I didn't know what to reply to such early foreboding. I didn't know the way through the Ta' Qali maze, either. The kids rescued me from my ignorance once again. They spotted the signs. Not all of them could read with similar confidence. But, having seen one tiny sign, all of them but the three-year-old spotted the rest that led us to the museum, and each time articulated that fact in unison.
The museum itself was a marvel. Both in terms of the exhibits there, as well as of the human endeavour embedded in the venture. The government, I quickly learned, had granted the land against a payment of a token Lm500 annually, some 14 years ago. The creation of the museum is the result of donations and voluntary work. Recently, the enterprising volunteers who make the aviation museum fly also secured funding for a specific project from the EU, which put up 60 per cent of the requirement.
The rest came from donations. The museum only has two employees, who would probably earn considerably more in similar employment elsewhere. There are a number of volunteers, who involve themselves with a passion that the kids did not fail to notice and be fired by it, including this one. One of the volunteers, Tony Spiteri, gave juniors excitement plus an extension of our education.

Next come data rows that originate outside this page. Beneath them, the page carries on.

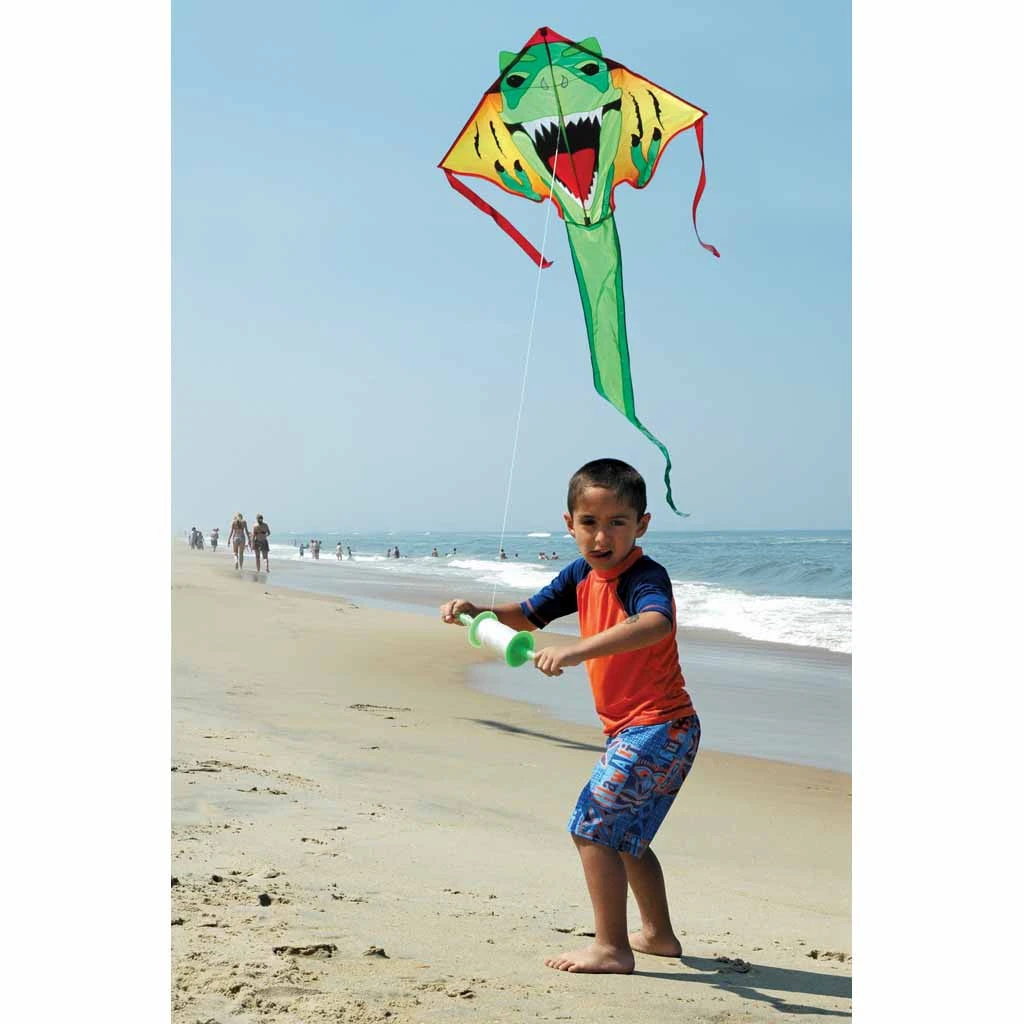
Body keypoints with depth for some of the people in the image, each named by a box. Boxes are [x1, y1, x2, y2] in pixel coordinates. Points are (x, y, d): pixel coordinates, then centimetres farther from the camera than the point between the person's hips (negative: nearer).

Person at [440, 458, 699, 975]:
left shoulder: (645, 576, -22)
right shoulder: (582, 575, 6)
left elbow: (656, 623, -44)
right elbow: (528, 615, 16)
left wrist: (577, 650, -55)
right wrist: (476, 611, -3)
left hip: (658, 726, -10)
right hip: (636, 729, 10)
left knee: (592, 826, -8)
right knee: (624, 835, 22)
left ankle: (611, 948, 0)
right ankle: (658, 933, 38)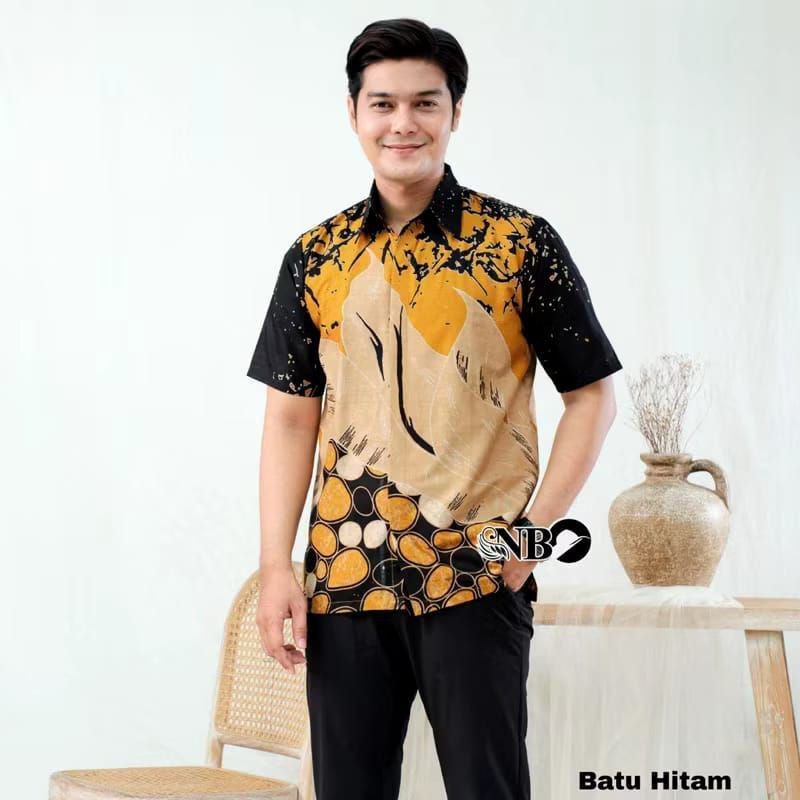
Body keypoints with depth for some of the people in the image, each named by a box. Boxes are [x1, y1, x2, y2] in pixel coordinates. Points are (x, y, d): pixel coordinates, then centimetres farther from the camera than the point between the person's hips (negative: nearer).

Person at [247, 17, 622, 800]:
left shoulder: (522, 244, 0)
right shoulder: (315, 258, 8)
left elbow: (592, 394, 2)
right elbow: (291, 416, 8)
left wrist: (535, 528, -8)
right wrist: (277, 567, 1)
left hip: (476, 581, -3)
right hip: (343, 582, 3)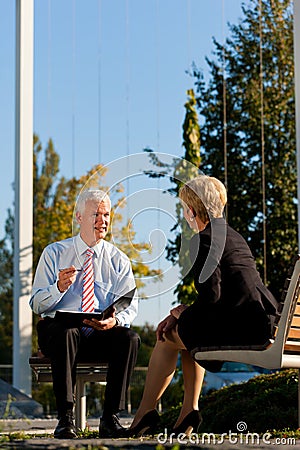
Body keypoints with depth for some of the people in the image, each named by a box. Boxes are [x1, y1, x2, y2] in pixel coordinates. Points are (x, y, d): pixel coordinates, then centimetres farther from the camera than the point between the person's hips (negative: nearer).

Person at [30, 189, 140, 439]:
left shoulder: (119, 260, 9)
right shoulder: (54, 253, 4)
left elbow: (131, 305, -2)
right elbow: (37, 305, -2)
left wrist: (115, 321, -26)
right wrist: (60, 287, -24)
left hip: (102, 335, 2)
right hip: (57, 331, -2)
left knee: (130, 338, -29)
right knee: (65, 332, -37)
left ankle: (110, 418, -23)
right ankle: (65, 419, -33)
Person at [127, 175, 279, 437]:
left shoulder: (203, 240, -8)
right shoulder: (234, 236, 21)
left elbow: (210, 296, -18)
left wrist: (182, 311, 1)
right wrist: (182, 314, 18)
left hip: (239, 325, -9)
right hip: (262, 322, 9)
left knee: (168, 336, 12)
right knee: (187, 329, 30)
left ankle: (146, 410, 23)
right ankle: (189, 409, 24)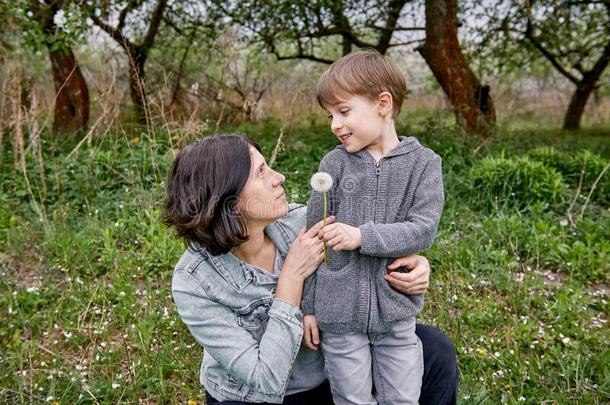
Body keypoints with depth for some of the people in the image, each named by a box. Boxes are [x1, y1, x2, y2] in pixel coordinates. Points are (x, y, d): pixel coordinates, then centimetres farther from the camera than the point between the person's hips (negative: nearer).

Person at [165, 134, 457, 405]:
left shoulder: (300, 222, -17)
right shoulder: (193, 283, -26)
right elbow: (266, 381, -28)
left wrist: (413, 263, -22)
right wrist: (292, 276, -31)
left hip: (329, 373, 3)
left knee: (434, 349, -10)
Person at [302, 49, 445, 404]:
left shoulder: (424, 163, -4)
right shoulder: (334, 164, -3)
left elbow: (423, 230, -12)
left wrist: (362, 236, -23)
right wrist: (308, 305, 1)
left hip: (396, 312, 0)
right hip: (339, 313, 1)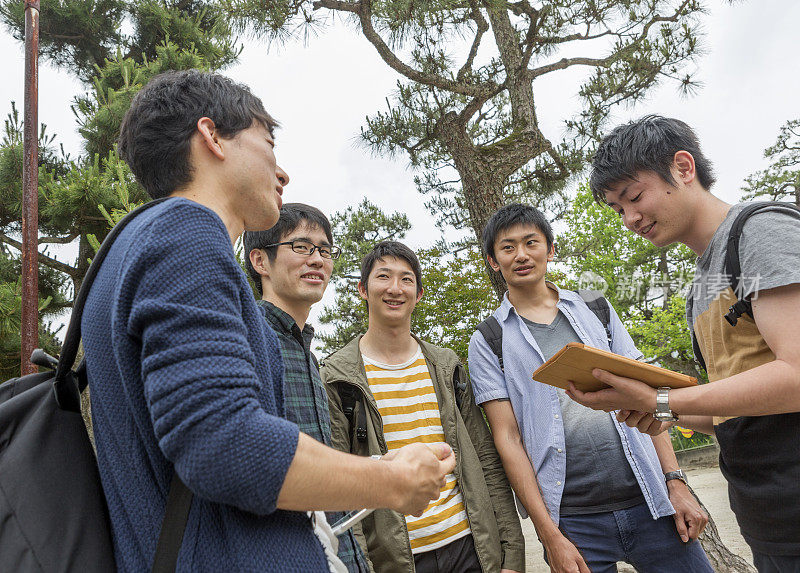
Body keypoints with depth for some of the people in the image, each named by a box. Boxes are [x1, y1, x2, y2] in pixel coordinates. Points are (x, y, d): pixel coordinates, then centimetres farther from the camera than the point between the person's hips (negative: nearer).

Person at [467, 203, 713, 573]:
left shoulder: (596, 308, 9)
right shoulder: (487, 342, -1)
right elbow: (507, 438, -5)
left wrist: (676, 482, 1)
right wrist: (550, 536, -9)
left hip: (650, 504, 3)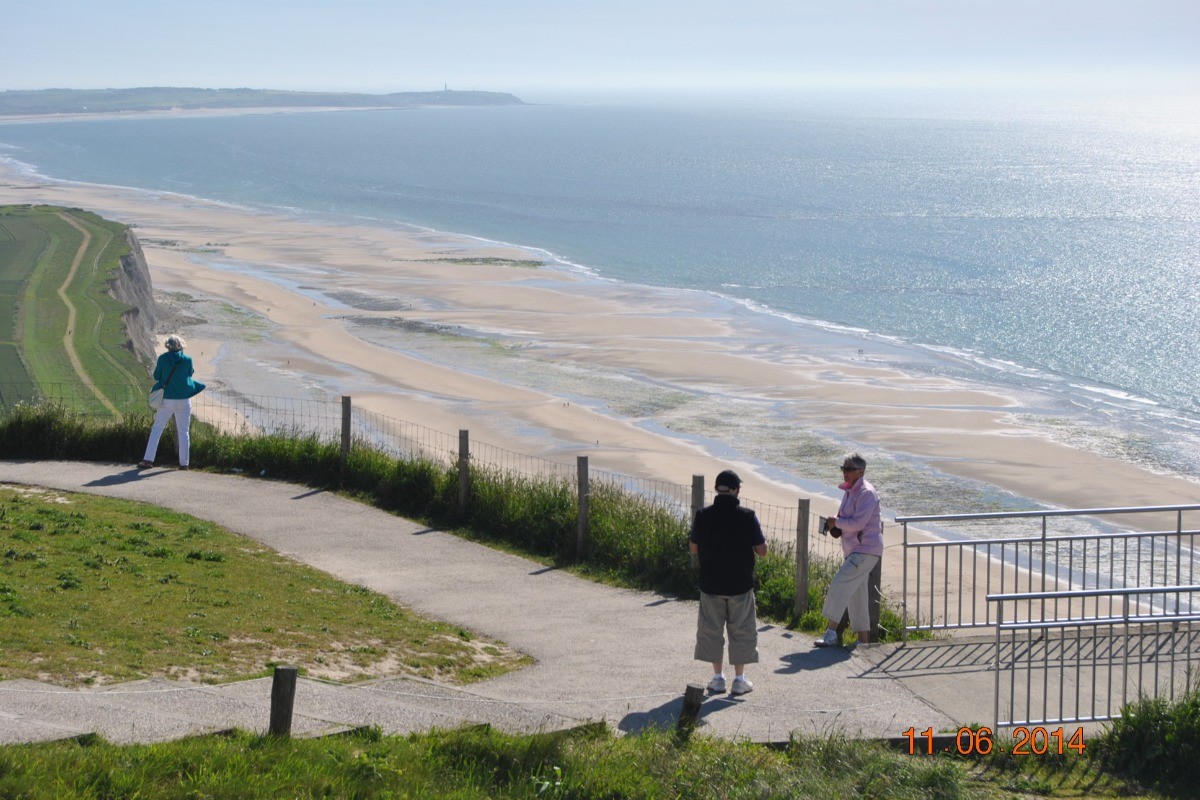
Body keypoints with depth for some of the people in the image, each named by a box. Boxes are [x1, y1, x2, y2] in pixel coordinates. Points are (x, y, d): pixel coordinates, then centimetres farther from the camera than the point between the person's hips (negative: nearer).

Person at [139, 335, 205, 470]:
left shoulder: (163, 359, -6)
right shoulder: (188, 359, -4)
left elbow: (156, 376, 3)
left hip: (167, 399, -1)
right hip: (184, 399, 1)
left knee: (157, 429, 8)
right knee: (183, 432, 8)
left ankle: (148, 459, 3)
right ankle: (184, 462, 6)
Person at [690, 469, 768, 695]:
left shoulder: (703, 515, -7)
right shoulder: (747, 517, -12)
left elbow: (693, 548, 2)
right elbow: (762, 550, -7)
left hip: (710, 583, 1)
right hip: (740, 584, -1)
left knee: (711, 629, 13)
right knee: (741, 630, 10)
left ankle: (718, 678, 15)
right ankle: (739, 679, 12)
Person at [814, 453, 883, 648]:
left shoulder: (867, 493, -15)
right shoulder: (850, 491, 15)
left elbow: (857, 523, -24)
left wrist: (836, 522, -9)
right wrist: (835, 527, 7)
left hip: (866, 550, -10)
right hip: (853, 551, 10)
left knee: (839, 584, -20)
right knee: (856, 595, 12)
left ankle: (830, 633, -23)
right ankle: (864, 640, 19)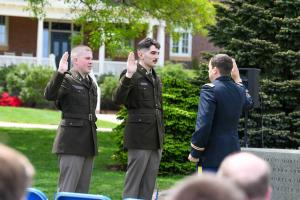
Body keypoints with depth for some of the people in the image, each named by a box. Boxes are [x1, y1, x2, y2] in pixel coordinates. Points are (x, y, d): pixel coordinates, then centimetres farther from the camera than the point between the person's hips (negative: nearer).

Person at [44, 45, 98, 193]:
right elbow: (49, 95, -25)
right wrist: (60, 73, -37)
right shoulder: (67, 80, -6)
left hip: (88, 141, 8)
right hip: (72, 141, -8)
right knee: (67, 189, -9)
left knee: (83, 190, 9)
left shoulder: (91, 84, 17)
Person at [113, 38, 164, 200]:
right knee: (133, 181, -4)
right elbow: (118, 99, -20)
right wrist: (128, 76, -33)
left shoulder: (156, 78, 17)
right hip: (139, 138, -8)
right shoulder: (132, 76, -7)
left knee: (149, 184, 9)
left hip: (156, 139, 8)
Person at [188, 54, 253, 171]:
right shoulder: (239, 90, 10)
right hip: (233, 152, 7)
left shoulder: (210, 89, -12)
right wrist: (237, 79, 37)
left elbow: (203, 124, -18)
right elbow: (248, 103, 36)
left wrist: (194, 153, -9)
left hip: (212, 157, -7)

He helped each one of the kids, including the three-year-old, one by one into the cockpit of a reconstructed 60-year-old plane. Tony explained to them, one by one, with similar commitment and enthusiasm, how the instruments worked. One kid on the ground called to another who was in the cockpit - do not touch the lever of the ejector seat!
Tony, who will soon become a grandfather, evidently loved showing kids around. His knowledge of aviation history and Malta's historical importance in it, beyond war considerations, is amazing, though his regular job is totally unrelated to that sector.
He gave the kids a copy of an illustrated informative guide to Ta' Qali Malta Aviation Museum, which - as PRO - he compiled last year, including the brief technical and historical details to be found in it. I shall keep the guidebook on the kids' collective behalf, and for my own enjoyment.
The museum's attractions include a model plane which children of whatever age try to manipulate with ropes into take off. It was the three-year-old in the group who, to our amazement, managed it. Perhaps the fact that her mother had already been a pilot for several years when she conceived her, explains it.
Ray Polidano, director-general of the Malta Aviation Museum, was another fount of enthusiastic information and a striking example of commitment. He told us that the museum is planning a Malta aviation history for juniors. It should be an exciting addition to occasional teaching and reading. Ray did not mention funding, but I rather suspect that sponsors would be welcome.
Close to 20,000 visitors go to the museum annually. The total includes schoolchildren, as well as a considerable number of foreign visitors. They were very evident when I was taken there by my junior group. They had a great time and found assistance and information from the volunteers, who also found the time to spread themselves around for the benefit of other visitors, even when besieged by a group like ours.
I can wish readers nothing better for the New Year than to find simple enjoyment as my junior hosts gave me during their school holidays, along with enduring peace in their heart and serenity in their lives.